Margaret Thatcher "gave the Conservative Party intelligence and committed leadership"
What she would never have done would have been to use taxpayers' money to manipulate the property market. It is manifestly statist to devote £12 billion of other people's hard-earned cash to guarantee the mortgages of 200,000 in order to bypass the caution of lenders to stimulate house-buying. The doctrine of Thatcherism no more entertains this than it does spending taxpayers' money to create jobs. It is businesses, enterprise and innovation that create jobs: it is building societies and banks that lend money for people to buy houses, and they should exercise caution and lend wisely. When they throw caution to the wind, they go bust (or should).
Margaret Thatcher understood the value and force of the market. As Lord Flight said yesterday, this mortgage guarantee is "unwise" and will "end in tears". Eds Milliband and Balls haven't condemned it entirely because it is precisely the sort of state intervention that they see as having moral force. But many Conservatives will view this as a moral hazard zenith.
It’s hard to tell if this unmitigated folly is a high or a low: His Grace is unsure of the unit of measurement or if a negative quantity is beneficial or detrimental. Either way, the proposal for the taxpayer to underwrite 95% mortgages is an offence against all that is moral, just and right. It amounts to the taxpayer-enforced insuring of the individual against incautious investment. No longer caveat emptor, but screwat taxpayor.
The proposal is aimed at first-time buyers. David Cameron wants to help 200,000 of them to get a foot on the first rung of the housing ladder by providing a mortgage indemnity scheme. At a time of increasing national debt and growing budget deficit (ie failing Coalition policy), the Government is intent on restoring 95% loan-to-value mortgages to improve affordability and inject some life into the housing market.
It is difficult to conceive of a more peccable policy than one which lures you into a state of maximum indebtedness at a punitive rate of interest, especially when debts of such gargantuan proportions built on the shifting sand of inflated property prices were largely responsible for the global credit crunch and the state we’re in. This time, instead of financial institutions selling on the risk of sub-prime mortgages to an ever-cascading carousel of private banks, the taxpayer will act as guarantor of last resort.
As with the bank bailouts, the shareholder (homeowner) takes the profit in times of plenty, but the poor taxpayer takes the hit in the lean years.

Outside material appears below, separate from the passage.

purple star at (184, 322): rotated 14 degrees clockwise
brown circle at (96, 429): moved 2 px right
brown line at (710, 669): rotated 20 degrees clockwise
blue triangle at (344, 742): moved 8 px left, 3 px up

It is even more invidious when you consider that those who take out these 95% loans will be subject to a higher rate of interest than those who are deemed to present less of a risk: the repayments will be arduous and the emotional costs very high. This is simply piling Pelion upon Ossa. At these thresholds, the ‘dream of home ownership’ can rapidly become a nightmare trap of negative equity and unsalability: the Englishman’s castle becomes his dungeon. House prices are not guaranteed to go on rising in perpetuity: the easier-credit bubble will surely burst, just as it has always done. It is as if we have learned nothing from Gordon Brown’s economic innumeracy.
Of course, Conservatives favour home ownership: Margaret Thatcher heralded a revolution in the property-owning democracy with the sale of council homes to tenants. But these were massively discounted in recognition of decades of paid rent: they were sold at significantly less than their market value, and so presented no financial risk to the buyer. She was, as ever, mindful of the market, famously noting that it cannot be bucked.
The Bishop of Manchester-designate, David Walker, said: “Help to Buy is like tackling a food shortage by issuing food vouchers rather than getting more crops planted”. And he is quite right. If any shift were needed, it is either in increasing the building of social housing or in dispelling the shame associated with renting. The Royal Family rents; the Archbishop of Canterbury rents. What is this Tory fixation with owning that which the market determines you cannot yet afford?
David Cameron is taking an enormous risk with this policy: he is not only gambling that current property prices will be sustained; he is attempting to ‘buck the market’ by encouraging would-be home owners to a level of indebtedness beyond what the market believes is advisable, desirable, sustainable or moral. Lenders are cautious because they have just learned (the hard way) that debts must be secured. When they are not, you enter into the Looking Glass economics of Wonderland. The Lady will be turning in her grave.